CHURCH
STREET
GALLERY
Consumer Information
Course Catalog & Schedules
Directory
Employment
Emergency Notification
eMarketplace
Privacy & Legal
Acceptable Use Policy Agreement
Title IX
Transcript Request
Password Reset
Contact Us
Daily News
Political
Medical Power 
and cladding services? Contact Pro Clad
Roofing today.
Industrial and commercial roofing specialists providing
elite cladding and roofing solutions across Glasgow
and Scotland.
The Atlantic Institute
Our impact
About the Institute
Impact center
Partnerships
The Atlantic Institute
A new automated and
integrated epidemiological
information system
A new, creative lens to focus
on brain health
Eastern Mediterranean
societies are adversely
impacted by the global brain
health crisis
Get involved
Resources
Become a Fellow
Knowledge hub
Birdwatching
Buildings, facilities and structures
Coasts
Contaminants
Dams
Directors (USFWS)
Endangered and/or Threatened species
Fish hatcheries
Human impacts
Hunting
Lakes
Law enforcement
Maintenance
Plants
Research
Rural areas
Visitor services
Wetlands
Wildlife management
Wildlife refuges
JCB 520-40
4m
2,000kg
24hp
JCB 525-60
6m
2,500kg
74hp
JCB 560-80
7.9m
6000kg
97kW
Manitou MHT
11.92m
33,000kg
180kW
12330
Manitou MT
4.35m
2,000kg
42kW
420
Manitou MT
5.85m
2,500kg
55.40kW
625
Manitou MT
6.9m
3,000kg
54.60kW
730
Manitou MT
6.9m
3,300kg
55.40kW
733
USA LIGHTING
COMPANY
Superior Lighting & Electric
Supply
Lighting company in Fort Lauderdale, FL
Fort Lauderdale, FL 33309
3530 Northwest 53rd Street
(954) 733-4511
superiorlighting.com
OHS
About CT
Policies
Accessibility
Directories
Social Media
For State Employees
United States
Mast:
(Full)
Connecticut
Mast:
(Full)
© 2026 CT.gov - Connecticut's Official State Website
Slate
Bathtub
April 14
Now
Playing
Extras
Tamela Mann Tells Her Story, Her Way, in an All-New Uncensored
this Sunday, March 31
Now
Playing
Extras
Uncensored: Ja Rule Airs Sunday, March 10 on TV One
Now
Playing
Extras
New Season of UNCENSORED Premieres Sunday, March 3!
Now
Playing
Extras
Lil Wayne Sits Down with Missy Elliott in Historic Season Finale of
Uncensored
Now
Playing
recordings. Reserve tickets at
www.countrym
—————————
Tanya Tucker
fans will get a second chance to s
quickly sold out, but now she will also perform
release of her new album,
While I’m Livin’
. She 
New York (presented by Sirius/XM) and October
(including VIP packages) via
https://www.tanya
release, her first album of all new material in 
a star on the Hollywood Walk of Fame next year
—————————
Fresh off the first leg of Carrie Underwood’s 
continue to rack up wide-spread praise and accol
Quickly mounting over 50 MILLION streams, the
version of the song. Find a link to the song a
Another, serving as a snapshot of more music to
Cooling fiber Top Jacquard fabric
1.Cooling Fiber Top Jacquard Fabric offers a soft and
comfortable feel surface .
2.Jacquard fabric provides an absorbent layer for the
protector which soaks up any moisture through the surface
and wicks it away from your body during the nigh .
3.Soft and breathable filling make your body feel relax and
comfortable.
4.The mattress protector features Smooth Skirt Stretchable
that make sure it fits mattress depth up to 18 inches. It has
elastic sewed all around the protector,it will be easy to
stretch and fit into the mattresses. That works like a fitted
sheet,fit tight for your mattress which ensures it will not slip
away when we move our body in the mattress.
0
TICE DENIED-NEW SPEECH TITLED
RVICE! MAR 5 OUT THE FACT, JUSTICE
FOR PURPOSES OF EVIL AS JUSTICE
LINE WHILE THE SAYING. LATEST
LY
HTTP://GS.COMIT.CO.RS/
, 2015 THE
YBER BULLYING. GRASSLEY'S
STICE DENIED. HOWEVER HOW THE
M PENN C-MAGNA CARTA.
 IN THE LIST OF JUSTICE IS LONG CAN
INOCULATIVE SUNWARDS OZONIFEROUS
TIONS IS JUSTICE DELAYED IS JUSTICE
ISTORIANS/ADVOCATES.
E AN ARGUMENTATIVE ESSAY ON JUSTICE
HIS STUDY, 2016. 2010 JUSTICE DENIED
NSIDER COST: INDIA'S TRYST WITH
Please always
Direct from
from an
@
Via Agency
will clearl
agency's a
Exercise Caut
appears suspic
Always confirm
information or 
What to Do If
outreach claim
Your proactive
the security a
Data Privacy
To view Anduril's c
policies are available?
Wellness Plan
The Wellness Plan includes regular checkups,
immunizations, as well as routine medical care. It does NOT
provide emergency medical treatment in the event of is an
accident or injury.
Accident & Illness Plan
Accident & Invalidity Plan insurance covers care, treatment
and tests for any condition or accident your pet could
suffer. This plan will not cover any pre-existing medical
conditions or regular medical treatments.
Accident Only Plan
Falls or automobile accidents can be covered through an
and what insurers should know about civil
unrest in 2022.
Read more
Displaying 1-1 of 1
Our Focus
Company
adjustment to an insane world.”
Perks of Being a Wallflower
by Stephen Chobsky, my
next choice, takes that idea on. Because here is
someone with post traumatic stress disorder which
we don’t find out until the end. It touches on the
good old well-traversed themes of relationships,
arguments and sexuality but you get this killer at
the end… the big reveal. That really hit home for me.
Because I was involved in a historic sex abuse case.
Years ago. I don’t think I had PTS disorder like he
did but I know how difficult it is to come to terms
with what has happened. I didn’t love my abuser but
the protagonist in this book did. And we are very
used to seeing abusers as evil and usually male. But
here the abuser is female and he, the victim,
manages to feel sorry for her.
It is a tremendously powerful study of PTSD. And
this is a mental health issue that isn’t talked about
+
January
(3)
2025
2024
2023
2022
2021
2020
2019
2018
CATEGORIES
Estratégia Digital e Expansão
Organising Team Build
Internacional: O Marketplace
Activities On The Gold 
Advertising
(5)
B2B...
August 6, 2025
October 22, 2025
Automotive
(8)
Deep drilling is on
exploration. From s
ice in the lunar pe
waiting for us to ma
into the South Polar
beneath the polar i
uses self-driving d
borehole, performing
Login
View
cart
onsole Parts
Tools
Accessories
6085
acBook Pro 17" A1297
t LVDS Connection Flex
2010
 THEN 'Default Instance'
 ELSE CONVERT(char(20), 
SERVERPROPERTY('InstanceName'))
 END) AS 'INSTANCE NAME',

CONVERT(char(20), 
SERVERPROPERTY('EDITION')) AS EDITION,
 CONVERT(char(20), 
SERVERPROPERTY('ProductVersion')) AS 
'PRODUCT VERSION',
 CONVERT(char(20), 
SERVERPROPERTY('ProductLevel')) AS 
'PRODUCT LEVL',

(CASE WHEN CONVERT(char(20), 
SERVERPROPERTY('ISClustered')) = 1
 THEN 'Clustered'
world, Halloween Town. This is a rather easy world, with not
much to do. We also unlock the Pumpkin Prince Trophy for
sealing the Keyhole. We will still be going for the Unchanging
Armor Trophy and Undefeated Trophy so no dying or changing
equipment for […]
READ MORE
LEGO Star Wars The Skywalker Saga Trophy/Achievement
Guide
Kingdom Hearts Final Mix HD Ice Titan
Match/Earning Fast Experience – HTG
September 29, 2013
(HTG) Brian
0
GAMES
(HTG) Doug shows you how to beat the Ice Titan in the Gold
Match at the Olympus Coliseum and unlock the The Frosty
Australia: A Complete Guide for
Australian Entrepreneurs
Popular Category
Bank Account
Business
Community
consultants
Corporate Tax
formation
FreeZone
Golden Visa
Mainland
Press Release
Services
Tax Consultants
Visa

===============

Please put every line of text from all the rows above into a JSON list of strings, one string per line, leaving out any blank lines.

[
  "CHURCH",
  "STREET",
  "GALLERY",
  "Consumer Information",
  "Course Catalog & Schedules",
  "Directory",
  "Employment",
  "Emergency Notification",
  "eMarketplace",
  "Privacy & Legal",
  "Acceptable Use Policy Agreement",
  "Title IX",
  "Transcript Request",
  "Password Reset",
  "Contact Us",
  "Daily News",
  "Political",
  "Medical Power ",
  "and cladding services? Contact Pro Clad",
  "Roofing today.",
  "Industrial and commercial roofing specialists providing",
  "elite cladding and roofing solutions across Glasgow",
  "and Scotland.",
  "The Atlantic Institute",
  "Our impact",
  "About the Institute",
  "Impact center",
  "Partnerships",
  "The Atlantic Institute",
  "A new automated and",
  "integrated epidemiological",
  "information system",
  "A new, creative lens to focus",
  "on brain health",
  "Eastern Mediterranean",
  "societies are adversely",
  "impacted by the global brain",
  "health crisis",
  "Get involved",
  "Resources",
  "Become a Fellow",
  "Knowledge hub",
  "Birdwatching",
  "Buildings, facilities and structures",
  "Coasts",
  "Contaminants",
  "Dams",
  "Directors (USFWS)",
  "Endangered and/or Threatened species",
  "Fish hatcheries",
  "Human impacts",
  "Hunting",
  "Lakes",
  "Law enforcement",
  "Maintenance",
  "Plants",
  "Research",
  "Rural areas",
  "Visitor services",
  "Wetlands",
  "Wildlife management",
  "Wildlife refuges",
  "JCB 520-40",
  "4m",
  "2,000kg",
  "24hp",
  "JCB 525-60",
  "6m",
  "2,500kg",
  "74hp",
  "JCB 560-80",
  "7.9m",
  "6000kg",
  "97kW",
  "Manitou MHT",
  "11.92m",
  "33,000kg",
  "180kW",
  "12330",
  "Manitou MT",
  "4.35m",
  "2,000kg",
  "42kW",
  "420",
  "Manitou MT",
  "5.85m",
  "2,500kg",
  "55.40kW",
  "625",
  "Manitou MT",
  "6.9m",
  "3,000kg",
  "54.60kW",
  "730",
  "Manitou MT",
  "6.9m",
  "3,300kg",
  "55.40kW",
  "733",
  "USA LIGHTING",
  "COMPANY",
  "Superior Lighting & Electric",
  "Supply",
  "Lighting company in Fort Lauderdale, FL",
  "Fort Lauderdale, FL 33309",
  "3530 Northwest 53rd Street",
  "(954) 733-4511",
  "superiorlighting.com",
  "OHS",
  "About CT",
  "Policies",
  "Accessibility",
  "Directories",
  "Social Media",
  "For State Employees",
  "United States",
  "Mast:",
  "(Full)",
  "Connecticut",
  "Mast:",
  "(Full)",
  "© 2026 CT.gov - Connecticut's Official State Website",
  "Slate",
  "Bathtub",
  "April 14",
  "Now",
  "Playing",
  "Extras",
  "Tamela Mann Tells Her Story, Her Way, in an All-New Uncensored",
  "this Sunday, March 31",
  "Now",
  "Playing",
  "Extras",
  "Uncensored: Ja Rule Airs Sunday, March 10 on TV One",
  "Now",
  "Playing",
  "Extras",
  "New Season of UNCENSORED Premieres Sunday, March 3!",
  "Now",
  "Playing",
  "Extras",
  "Lil Wayne Sits Down with Missy Elliott in Historic Season Finale of",
  "Uncensored",
  "Now",
  "Playing",
  "recordings. Reserve tickets at",
  "www.countrym",
  "—————————",
  "Tanya Tucker",
  "fans will get a second chance to s",
  "quickly sold out, but now she will also perform",
  "release of her new album,",
  "While I’m Livin’",
  ". She ",
  "New York (presented by Sirius/XM) and October",
  "(including VIP packages) via",
  "https://www.tanya",
  "release, her first album of all new material in ",
  "a star on the Hollywood Walk of Fame next year",
  "—————————",
  "Fresh off the first leg of Carrie Underwood’s ",
  "continue to rack up wide-spread praise and accol",
  "Quickly mounting over 50 MILLION streams, the",
  "version of the song. Find a link to the song a",
  "Another, serving as a snapshot of more music to",
  "Cooling fiber Top Jacquard fabric",
  "1.Cooling Fiber Top Jacquard Fabric offers a soft and",
  "comfortable feel surface .",
  "2.Jacquard fabric provides an absorbent layer for the",
  "protector which soaks up any moisture through the surface",
  "and wicks it away from your body during the nigh .",
  "3.Soft and breathable filling make your body feel relax and",
  "comfortable.",
  "4.The mattress protector features Smooth Skirt Stretchable",
  "that make sure it fits mattress depth up to 18 inches. It has",
  "elastic sewed all around the protector,it will be easy to",
  "stretch and fit into the mattresses. That works like a fitted",
  "sheet,fit tight for your mattress which ensures it will not slip",
  "away when we move our body in the mattress.",
  "0",
  "TICE DENIED-NEW SPEECH TITLED",
  "RVICE! MAR 5 OUT THE FACT, JUSTICE",
  "FOR PURPOSES OF EVIL AS JUSTICE",
  "LINE WHILE THE SAYING. LATEST",
  "LY",
  "HTTP://GS.COMIT.CO.RS/",
  ", 2015 THE",
  "YBER BULLYING. GRASSLEY'S",
  "STICE DENIED. HOWEVER HOW THE",
  "M PENN C-MAGNA CARTA.",
  " IN THE LIST OF JUSTICE IS LONG CAN",
  "INOCULATIVE SUNWARDS OZONIFEROUS",
  "TIONS IS JUSTICE DELAYED IS JUSTICE",
  "ISTORIANS/ADVOCATES.",
  "E AN ARGUMENTATIVE ESSAY ON JUSTICE",
  "HIS STUDY, 2016. 2010 JUSTICE DENIED",
  "NSIDER COST: INDIA'S TRYST WITH",
  "Please always",
  "Direct from",
  "from an",
  "@",
  "Via Agency",
  "will clearl",
  "agency's a",
  "Exercise Caut",
  "appears suspic",
  "Always confirm",
  "information or ",
  "What to Do If",
  "outreach claim",
  "Your proactive",
  "the security a",
  "Data Privacy",
  "To view Anduril's c",
  "policies are available?",
  "Wellness Plan",
  "The Wellness Plan includes regular checkups,",
  "immunizations, as well as routine medical care. It does NOT",
  "provide emergency medical treatment in the event of is an",
  "accident or injury.",
  "Accident & Illness Plan",
  "Accident & Invalidity Plan insurance covers care, treatment",
  "and tests for any condition or accident your pet could",
  "suffer. This plan will not cover any pre-existing medical",
  "conditions or regular medical treatments.",
  "Accident Only Plan",
  "Falls or automobile accidents can be covered through an",
  "and what insurers should know about civil",
  "unrest in 2022.",
  "Read more",
  "Displaying 1-1 of 1",
  "Our Focus",
  "Company",
  "adjustment to an insane world.”",
  "Perks of Being a Wallflower",
  "by Stephen Chobsky, my",
  "next choice, takes that idea on. Because here is",
  "someone with post traumatic stress disorder which",
  "we don’t find out until the end. It touches on the",
  "good old well-traversed themes of relationships,",
  "arguments and sexuality but you get this killer at",
  "the end… the big reveal. That really hit home for me.",
  "Because I was involved in a historic sex abuse case.",
  "Years ago. I don’t think I had PTS disorder like he",
  "did but I know how difficult it is to come to terms",
  "with what has happened. I didn’t love my abuser but",
  "the protagonist in this book did. And we are very",
  "used to seeing abusers as evil and usually male. But",
  "here the abuser is female and he, the victim,",
  "manages to feel sorry for her.",
  "It is a tremendously powerful study of PTSD. And",
  "this is a mental health issue that isn’t talked about",
  "+",
  "January",
  "(3)",
  "2025",
  "2024",
  "2023",
  "2022",
  "2021",
  "2020",
  "2019",
  "2018",
  "CATEGORIES",
  "Estratégia Digital e Expansão",
  "Organising Team Build",
  "Internacional: O Marketplace",
  "Activities On The Gold ",
  "Advertising",
  "(5)",
  "B2B...",
  "August 6, 2025",
  "October 22, 2025",
  "Automotive",
  "(8)",
  "Deep drilling is on",
  "exploration. From s",
  "ice in the lunar pe",
  "waiting for us to ma",
  "into the South Polar",
  "beneath the polar i",
  "uses self-driving d",
  "borehole, performing",
  "Login",
  "View",
  "cart",
  "onsole Parts",
  "Tools",
  "Accessories",
  "6085",
  "acBook Pro 17\" A1297",
  "t LVDS Connection Flex",
  "2010",
  " THEN 'Default Instance'",
  " ELSE CONVERT(char(20), ",
  "SERVERPROPERTY('InstanceName'))",
  " END) AS 'INSTANCE NAME',",
  "CONVERT(char(20), ",
  "SERVERPROPERTY('EDITION')) AS EDITION,",
  " CONVERT(char(20), ",
  "SERVERPROPERTY('ProductVersion')) AS ",
  "'PRODUCT VERSION',",
  " CONVERT(char(20), ",
  "SERVERPROPERTY('ProductLevel')) AS ",
  "'PRODUCT LEVL',",
  "(CASE WHEN CONVERT(char(20), ",
  "SERVERPROPERTY('ISClustered')) = 1",
  " THEN 'Clustered'",
  "world, Halloween Town. This is a rather easy world, with not",
  "much to do. We also unlock the Pumpkin Prince Trophy for",
  "sealing the Keyhole. We will still be going for the Unchanging",
  "Armor Trophy and Undefeated Trophy so no dying or changing",
  "equipment for […]",
  "READ MORE",
  "LEGO Star Wars The Skywalker Saga Trophy/Achievement",
  "Guide",
  "Kingdom Hearts Final Mix HD Ice Titan",
  "Match/Earning Fast Experience – HTG",
  "September 29, 2013",
  "(HTG) Brian",
  "0",
  "GAMES",
  "(HTG) Doug shows you how to beat the Ice Titan in the Gold",
  "Match at the Olympus Coliseum and unlock the The Frosty",
  "Australia: A Complete Guide for",
  "Australian Entrepreneurs",
  "Popular Category",
  "Bank Account",
  "Business",
  "Community",
  "consultants",
  "Corporate Tax",
  "formation",
  "FreeZone",
  "Golden Visa",
  "Mainland",
  "Press Release",
  "Services",
  "Tax Consultants",
  "Visa"
]